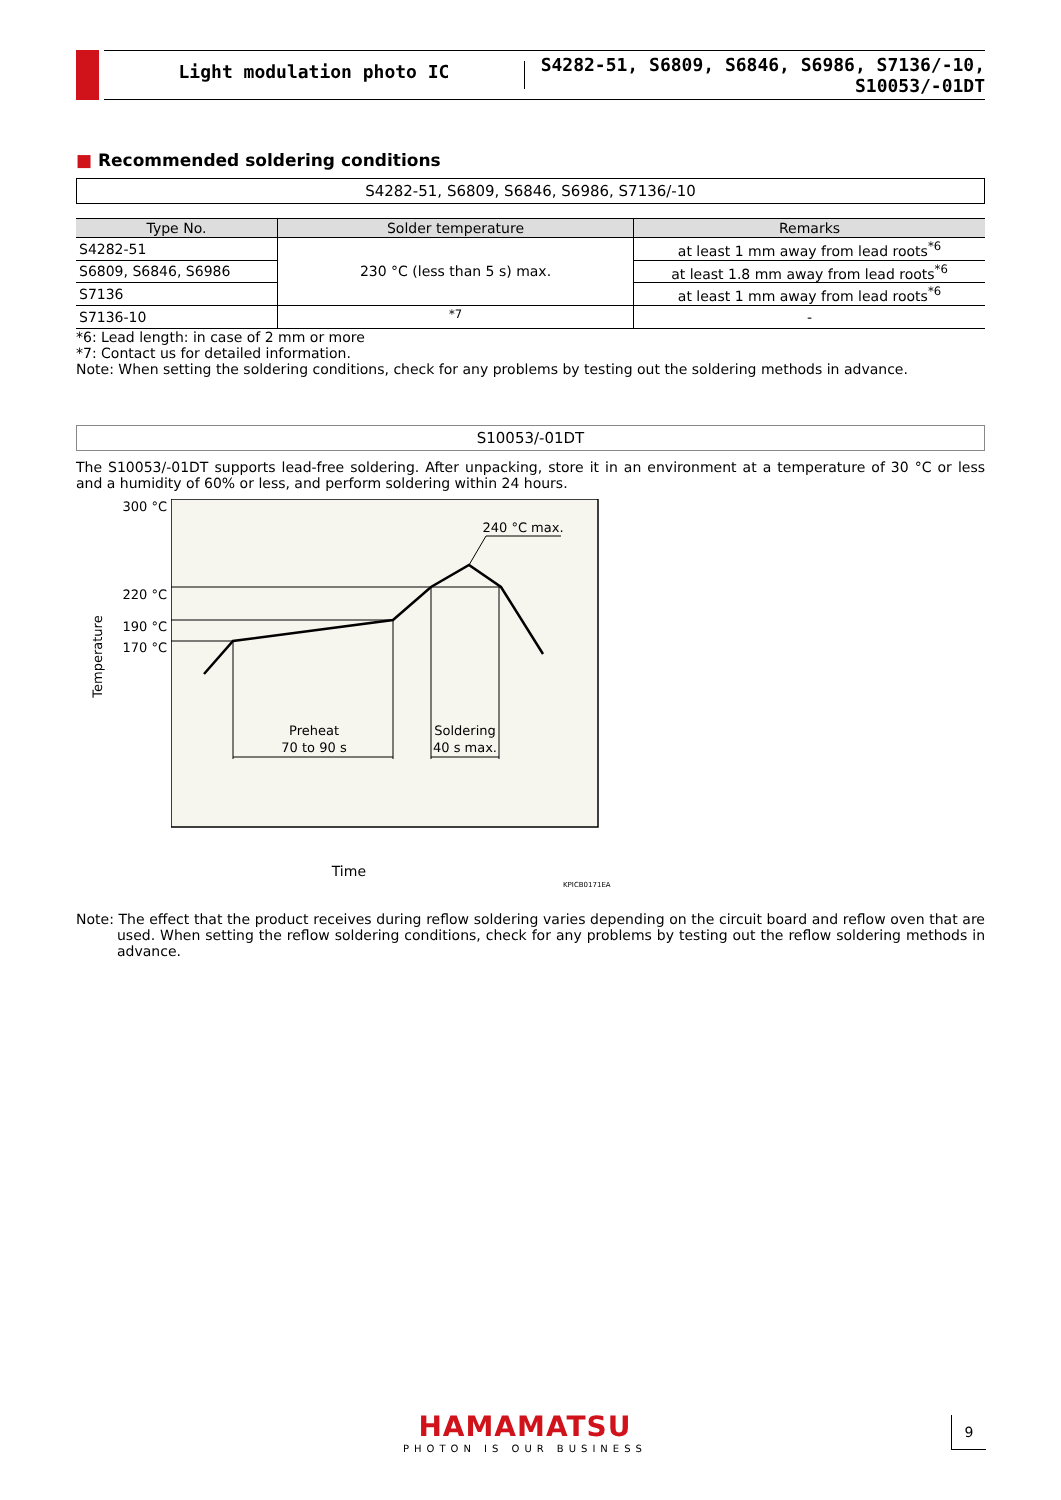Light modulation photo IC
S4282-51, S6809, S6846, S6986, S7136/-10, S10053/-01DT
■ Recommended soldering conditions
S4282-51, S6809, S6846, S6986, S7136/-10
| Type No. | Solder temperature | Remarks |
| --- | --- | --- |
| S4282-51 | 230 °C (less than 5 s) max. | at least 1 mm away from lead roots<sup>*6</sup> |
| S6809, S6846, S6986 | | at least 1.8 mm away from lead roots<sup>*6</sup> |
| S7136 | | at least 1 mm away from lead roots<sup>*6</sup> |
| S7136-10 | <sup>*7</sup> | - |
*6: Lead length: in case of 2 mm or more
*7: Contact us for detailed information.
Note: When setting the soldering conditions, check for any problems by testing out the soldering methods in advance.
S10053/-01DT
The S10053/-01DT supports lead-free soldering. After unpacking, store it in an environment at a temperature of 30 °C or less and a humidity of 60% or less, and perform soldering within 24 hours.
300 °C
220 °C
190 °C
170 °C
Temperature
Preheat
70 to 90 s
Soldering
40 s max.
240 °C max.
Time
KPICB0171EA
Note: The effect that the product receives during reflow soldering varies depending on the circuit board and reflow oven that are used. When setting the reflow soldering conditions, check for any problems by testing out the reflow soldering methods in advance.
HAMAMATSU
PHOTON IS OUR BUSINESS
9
****
[Your objective]
Reproduce each line of the material that mentions "least".

[Answer to the problem]
| S4282-51 | 230 °C (less than 5 s) max. | at least 1 mm away from lead roots<sup>*6</sup> |
| S6809, S6846, S6986 | | at least 1.8 mm away from lead roots<sup>*6</sup> |
| S7136 | | at least 1 mm away from lead roots<sup>*6</sup> |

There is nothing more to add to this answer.